Research has shown that 25 percent or even more of all patients who have been taking an antibiotic go on to develop antibiotic-associated diarrhea.7 The eradication of the beneficial bacteria often results in the overgrowth of infectious bacteria such as Clostridium difficile as well as Candida albicans.
Yeast infections (tongue & oral thrush, vaginal, jock itch, etc.)
Antibiotics are known to change the normal flora balance in the mouth, throughout the GI tract, vagina, groin, axilla, leading to an overgrowth of potentially many different fungal species. Candida albicans is a common fungus normally present in small amounts in the GI tract, mouth, vagina, and even on the skin and when kept in balance does not generally cause any disease or symptoms.

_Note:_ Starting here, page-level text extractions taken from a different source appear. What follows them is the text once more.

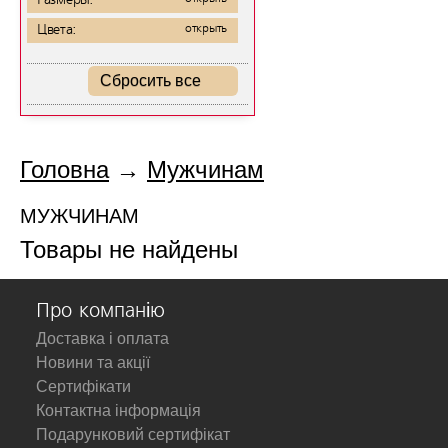
Размеры:
Цвета:
открыть
Сбросить все
Головна
→
Мужчинам
МУЖЧИНАМ
Товары не найдены
Про компанію
Доставка і оплата
Новини та акції
Сертифікати
Контактна інформація
Подарунковий сертифікат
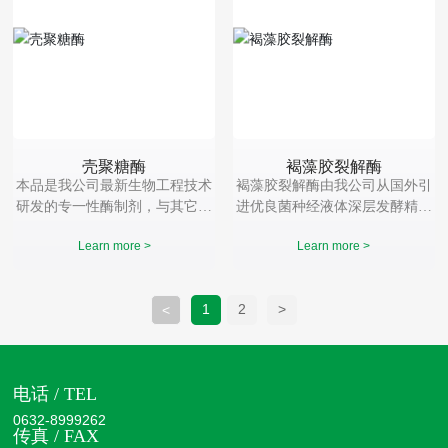
壳聚糖酶
褐藻胶裂解酶
本品是我公司最新生物工程技术
褐藻胶裂解酶由我公司从国外引
研发的专一性酶制剂，与其它壳
进优良菌种经液体深层发酵精制
聚糖降解方法相比，具有无副反
提炼而成，它能在中性pH6-8条
Learn more >
Learn more >
应、降解条件温和、降解过程及
件下有效水解褐藻胶，可广泛应
降解产物相对分子量分布容易控
用于褐藻及褐藻酸钠、褐藻寡糖
制。酶解产物活性高，纯度高等
的加工等行业。
1
2
>
<
优势。
电话 / TEL
0632-8999262
传真 / FAX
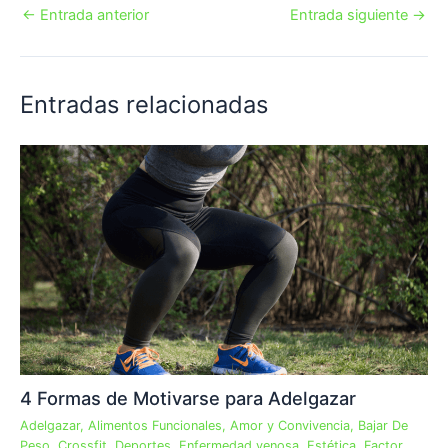
←
Entrada anterior
Entrada siguiente
→
Entradas relacionadas
4 Formas de Motivarse para Adelgazar
Adelgazar
,
Alimentos Funcionales
,
Amor y Convivencia
,
Bajar De
Peso
,
Crossfit
,
Deportes
,
Enfermedad venosa
,
Estética
,
Factor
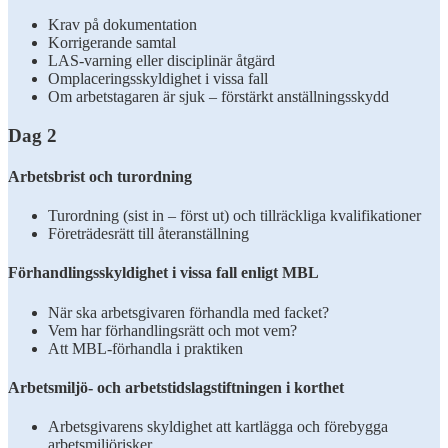
Krav på dokumentation
Korrigerande samtal
LAS-varning eller disciplinär åtgärd
Omplaceringsskyldighet i vissa fall
Om arbetstagaren är sjuk – förstärkt anställningsskydd
Dag 2
Arbetsbrist och turordning
Turordning (sist in – först ut) och tillräckliga kvalifikationer
Företrädesrätt till återanställning
Förhandlingsskyldighet i vissa fall enligt MBL
När ska arbetsgivaren förhandla med facket?
Vem har förhandlingsrätt och mot vem?
Att MBL-förhandla i praktiken
Arbetsmiljö- och arbetstidslagstiftningen i korthet
Arbetsgivarens skyldighet att kartlägga och förebygga
arbetsmiljörisker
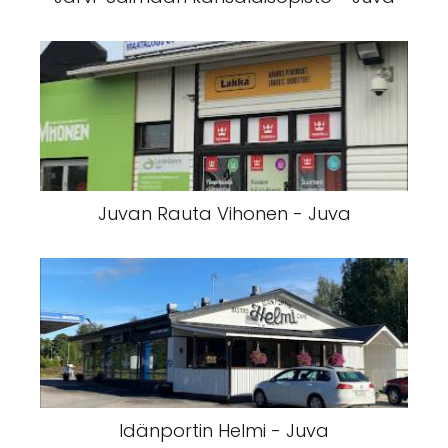
Juvan Rauta Vihonen - Juva
Idänportin Helmi - Juva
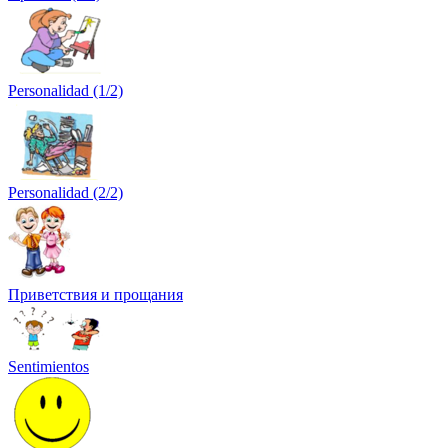
Personalidad (1/2)
Personalidad (2/2)
Приветствия и прощания
Sentimientos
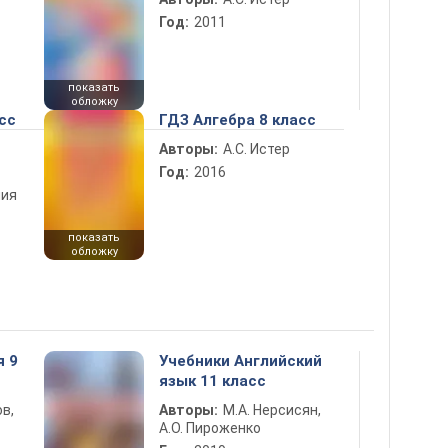
Год:
2011
показать
обложку
сс
ГДЗ Алгебра 8 класс
Авторы:
А.С. Истер
Год:
2016
ния
показать
обложку
я 9
Учебники Английский
язык 11 класс
в,
Авторы:
М.А. Нерсисян,
А.О. Пироженко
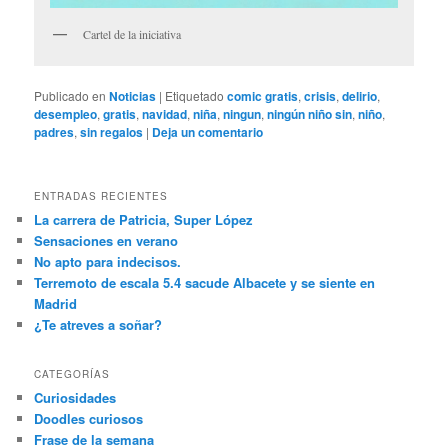
Cartel de la iniciativa
Publicado en
Noticias
|
Etiquetado
comic gratis
,
crisis
,
delirio
,
desempleo
,
gratis
,
navidad
,
niña
,
ningun
,
ningún niño sin
,
niño
,
padres
,
sin regalos
|
Deja un comentario
ENTRADAS RECIENTES
La carrera de Patricia, Super López
Sensaciones en verano
No apto para indecisos.
Terremoto de escala 5.4 sacude Albacete y se siente en
Madrid
¿Te atreves a soñar?
CATEGORÍAS
Curiosidades
Doodles curiosos
Frase de la semana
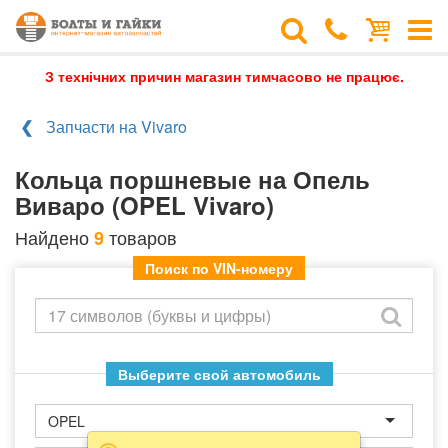
З технічних причин магазин тимчасово не працює.
Запчасти на Vivaro
Кольца поршневые на Опель
Виваро (OPEL Vivaro)
Найдено
товаров
9
Поиск по VIN-номеру
Выберите свой автомобиль
OPEL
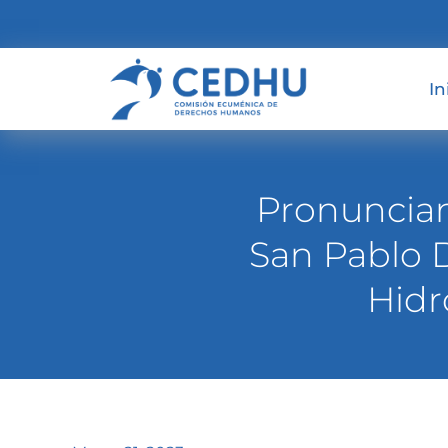
In
Pronunciam
San Pablo 
Hidr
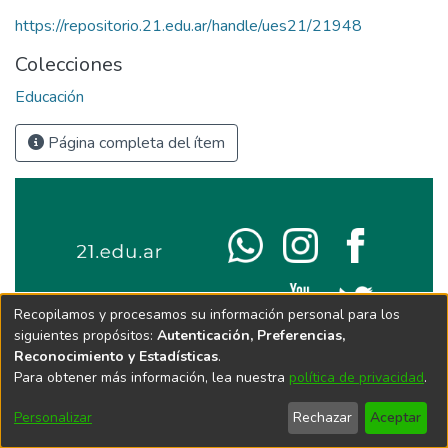
https://repositorio.21.edu.ar/handle/ues21/21948
Colecciones
Educación
Página completa del ítem
Recopilamos y procesamos su información personal para los
siguientes propósitos:
Autenticación, Preferencias,
Reconocimiento y Estadísticas
.
Para obtener más información, lea nuestra
política de privacidad
.
Personalizar
Rechazar
Aceptar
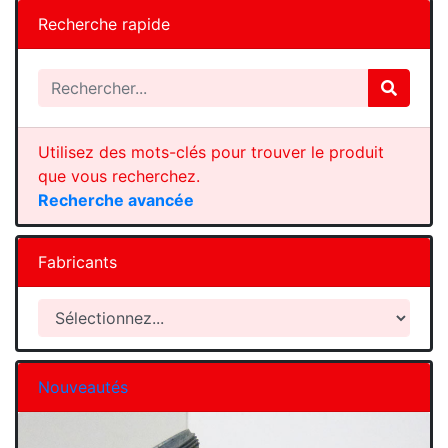
Recherche rapide
Utilisez des mots-clés pour trouver le produit
que vous recherchez.
Recherche avancée
Fabricants
Nouveautés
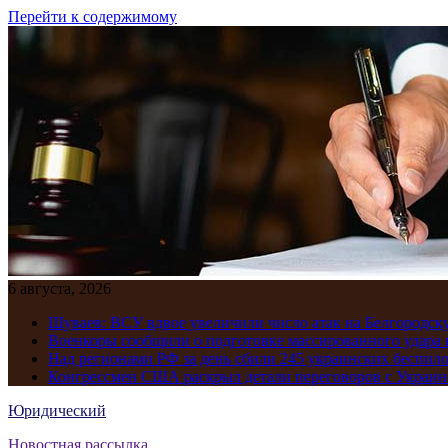
Перейти к содержимому
6 августа, 2026
Шуваев: ВСУ вдвое увеличили число атак на Белгородску
Военкоры сообщили о подготовке массированного удара 
Над регионами РФ за день сбили 245 украинских беспил
Конгрессмен США раскрыл детали переговоров с Украиной
Юридический
Новостная рассылка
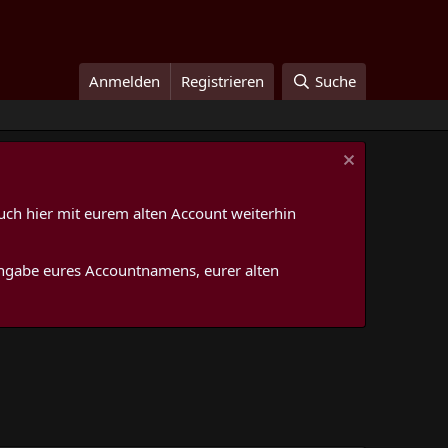
Anmelden
Registrieren
Suche
uch hier mit eurem alten Account weiterhin
 Angabe eures Accountnamens, eurer alten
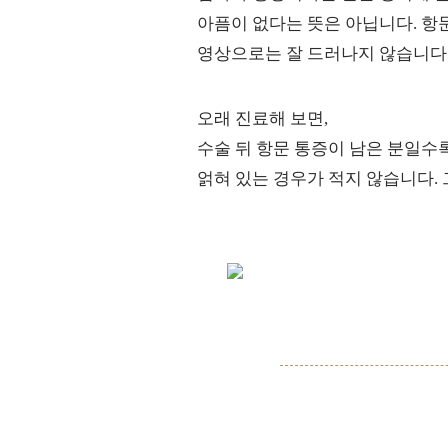
아픔이 없다는 뜻은 아닙니다. 
영상으로는 잘 드러나지 않습니다
오래 진료해 보면,
수술 뒤 항문 통증이 남은 분일수
얽혀 있는 경우가 적지 않습니다.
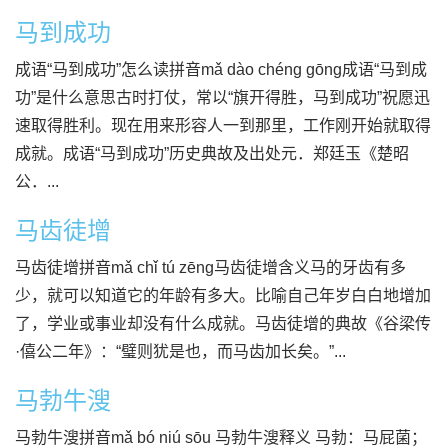
马到成功
成语“马到成功”怎么读拼音mǎ dào chéng gōng成语“马到成
功”是什么意思古时打仗，常以“旗开得胜，马到成功”祝愿迅
速取得胜利。现在用来形容人一到那里，工作刚开始就取得
成就。成语“马到成功”历史典故及出处元．郑廷玉《楚昭
公．...
马齿徒增
马齿徒增拼音mǎ chǐ tú zēng马齿徒增含义马的牙齿有多
少，就可以知道它的年龄有多大。比喻自己年岁白白地增加
了，学业或事业却没有什么成就。马齿徒增的典故《谷梁传
·僖公二年》：“璧则犹是也，而马齿加长矣。”...
马勃牛溲
马勃牛溲拼音mǎ bó niú sōu 马勃牛溲释义 马勃：马屁菌；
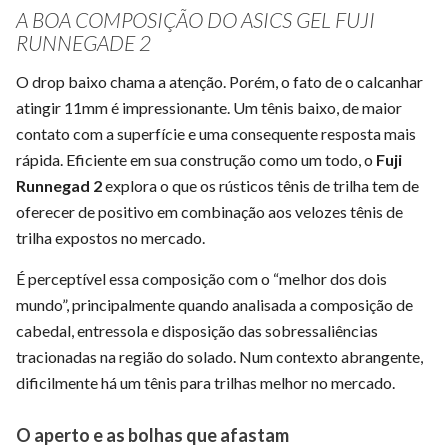
A BOA COMPOSIÇÃO DO ASICS GEL FUJI
RUNNEGADE 2
O drop baixo chama a atenção. Porém, o fato de o calcanhar
atingir 11mm é impressionante. Um tênis baixo, de maior
contato com a superfície e uma consequente resposta mais
rápida. Eficiente em sua construção como um todo, o
Fuji
Runnegad 2
explora o que os rústicos tênis de trilha tem de
oferecer de positivo em combinação aos velozes tênis de
trilha expostos no mercado.
É perceptível essa composição com o “melhor dos dois
mundo”, principalmente quando analisada a composição de
cabedal, entressola e disposição das sobressaliências
tracionadas na região do solado. Num contexto abrangente,
dificilmente há um tênis para trilhas melhor no mercado.
O aperto e as bolhas que afastam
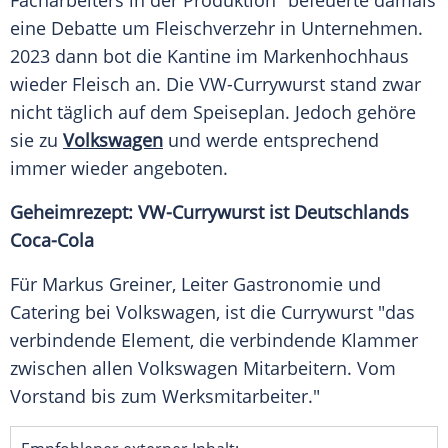
Facharbeiters in der Produktion" befeuerte damals
eine Debatte um Fleischverzehr in Unternehmen.
2023 dann bot die Kantine im Markenhochhaus
wieder Fleisch an. Die VW-Currywurst stand zwar
nicht täglich auf dem Speiseplan. Jedoch gehöre
sie zu
Volkswagen
und werde entsprechend
immer wieder angeboten.
Geheimrezept: VW-Currywurst ist Deutschlands
Coca-Cola
Für Markus Greiner, Leiter Gastronomie und
Catering bei Volkswagen, ist die Currywurst "das
verbindende Element, die verbindende Klammer
zwischen allen Volkswagen Mitarbeitern. Vom
Vorstand bis zum Werksmitarbeiter."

Candida however may take over when there is limited competition from bacteria due to antibiotic treatment.
After having treated countless patients over the years with gastrointestinal problems ranging from mild to most severe and debilitating as well as many women suffering from chronic vaginal thrush and men with ‘incurable’ cases of jock itch, I have come to the conclusion than in most all these cases the patients had a history of antibiotic use.